A skinny blonde with melon boobs walks in front of the cars to catcalls and whistles. Her long legs flash in their headlights as she passes, a not-so-narrow strip of her hips and belly exposed beneath the knot of her shirt. She raises a black-and-white-checkered flag. Engines rev. The air thrums with static and stillness, this sense of waiting and wanting. I feel it echoed in my bones, humming through my blood.

She brings her arm down and everything screams into motion: the cars, the people, the air around. Gradually, the noise settles to something less intense. I scan the crowd again and this time I get lucky.

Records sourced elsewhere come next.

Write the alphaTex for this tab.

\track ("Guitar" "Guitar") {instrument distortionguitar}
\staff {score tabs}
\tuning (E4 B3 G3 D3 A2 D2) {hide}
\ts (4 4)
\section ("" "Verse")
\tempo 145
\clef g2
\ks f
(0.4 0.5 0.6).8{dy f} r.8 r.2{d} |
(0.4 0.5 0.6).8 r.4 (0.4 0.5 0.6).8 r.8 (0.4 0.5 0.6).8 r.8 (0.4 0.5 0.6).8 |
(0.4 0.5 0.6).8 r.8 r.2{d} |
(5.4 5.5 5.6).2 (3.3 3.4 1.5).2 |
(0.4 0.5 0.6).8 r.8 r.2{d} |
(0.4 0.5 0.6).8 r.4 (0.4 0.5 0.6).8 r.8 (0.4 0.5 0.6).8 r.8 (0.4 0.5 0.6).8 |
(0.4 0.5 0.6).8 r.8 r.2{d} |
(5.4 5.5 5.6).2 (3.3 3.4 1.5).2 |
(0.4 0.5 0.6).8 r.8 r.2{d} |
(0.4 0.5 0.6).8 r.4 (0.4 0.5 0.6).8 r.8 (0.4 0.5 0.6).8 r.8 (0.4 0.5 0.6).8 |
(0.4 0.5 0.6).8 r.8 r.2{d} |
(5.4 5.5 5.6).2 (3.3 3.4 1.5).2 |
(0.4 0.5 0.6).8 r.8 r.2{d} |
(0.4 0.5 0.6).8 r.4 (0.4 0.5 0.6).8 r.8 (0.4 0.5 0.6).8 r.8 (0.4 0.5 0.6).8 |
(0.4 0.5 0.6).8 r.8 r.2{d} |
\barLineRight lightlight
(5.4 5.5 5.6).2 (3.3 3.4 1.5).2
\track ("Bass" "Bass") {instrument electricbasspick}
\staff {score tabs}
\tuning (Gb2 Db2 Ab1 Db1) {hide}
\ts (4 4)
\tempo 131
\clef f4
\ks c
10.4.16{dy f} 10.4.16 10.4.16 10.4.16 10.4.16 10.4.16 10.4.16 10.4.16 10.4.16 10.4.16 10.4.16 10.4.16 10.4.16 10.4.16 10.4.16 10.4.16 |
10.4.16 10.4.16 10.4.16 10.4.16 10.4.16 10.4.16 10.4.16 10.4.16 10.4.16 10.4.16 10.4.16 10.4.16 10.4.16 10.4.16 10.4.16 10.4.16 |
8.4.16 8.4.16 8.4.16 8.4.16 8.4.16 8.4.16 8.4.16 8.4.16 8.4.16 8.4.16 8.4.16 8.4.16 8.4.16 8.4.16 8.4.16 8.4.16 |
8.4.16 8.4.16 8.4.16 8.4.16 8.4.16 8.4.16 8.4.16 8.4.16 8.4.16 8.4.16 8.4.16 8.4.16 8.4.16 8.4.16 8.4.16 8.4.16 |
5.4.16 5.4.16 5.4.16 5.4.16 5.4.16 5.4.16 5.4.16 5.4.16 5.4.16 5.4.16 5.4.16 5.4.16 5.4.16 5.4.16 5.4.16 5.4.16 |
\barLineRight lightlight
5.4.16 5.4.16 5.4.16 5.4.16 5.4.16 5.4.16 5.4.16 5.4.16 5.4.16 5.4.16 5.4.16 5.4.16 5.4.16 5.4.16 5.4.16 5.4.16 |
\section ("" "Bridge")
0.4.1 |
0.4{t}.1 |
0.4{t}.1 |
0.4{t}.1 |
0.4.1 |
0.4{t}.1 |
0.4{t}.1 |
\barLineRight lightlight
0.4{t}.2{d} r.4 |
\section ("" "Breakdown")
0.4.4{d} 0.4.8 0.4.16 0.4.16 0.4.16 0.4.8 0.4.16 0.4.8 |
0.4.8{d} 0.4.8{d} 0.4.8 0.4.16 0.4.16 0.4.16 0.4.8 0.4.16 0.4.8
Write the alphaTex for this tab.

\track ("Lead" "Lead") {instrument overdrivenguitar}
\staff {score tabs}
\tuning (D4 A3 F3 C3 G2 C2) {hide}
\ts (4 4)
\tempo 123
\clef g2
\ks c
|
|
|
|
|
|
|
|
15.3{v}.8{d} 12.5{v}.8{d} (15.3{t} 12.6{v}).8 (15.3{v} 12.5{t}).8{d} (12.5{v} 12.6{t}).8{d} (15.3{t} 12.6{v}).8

Lenora May's not in the stands, but in the light of the trucks on the field past the track. She has her arms raised and she spins in a cloud of dust. Her mouth is open and joyful, her head tilting up to the sky, her dark curls swaying behind her. Like earlier in the kitchen except now she moves in a slower, languid way. More eyes than mine have found her there. She doesn't notice. She spins and spins, pretty as a star and just as rare. She's standing not twenty yards away, but she's lost in the sky above.

I don't know that I'll ever be so brave. To stand in front of a crowd and take a moment that's only for me. Lenora May doesn't care that she's in the dirt or that she'll have to wash her dress three times to get rid of the stubborn smells that follow you home from the track, and not caring makes her both vulnerable and beautiful.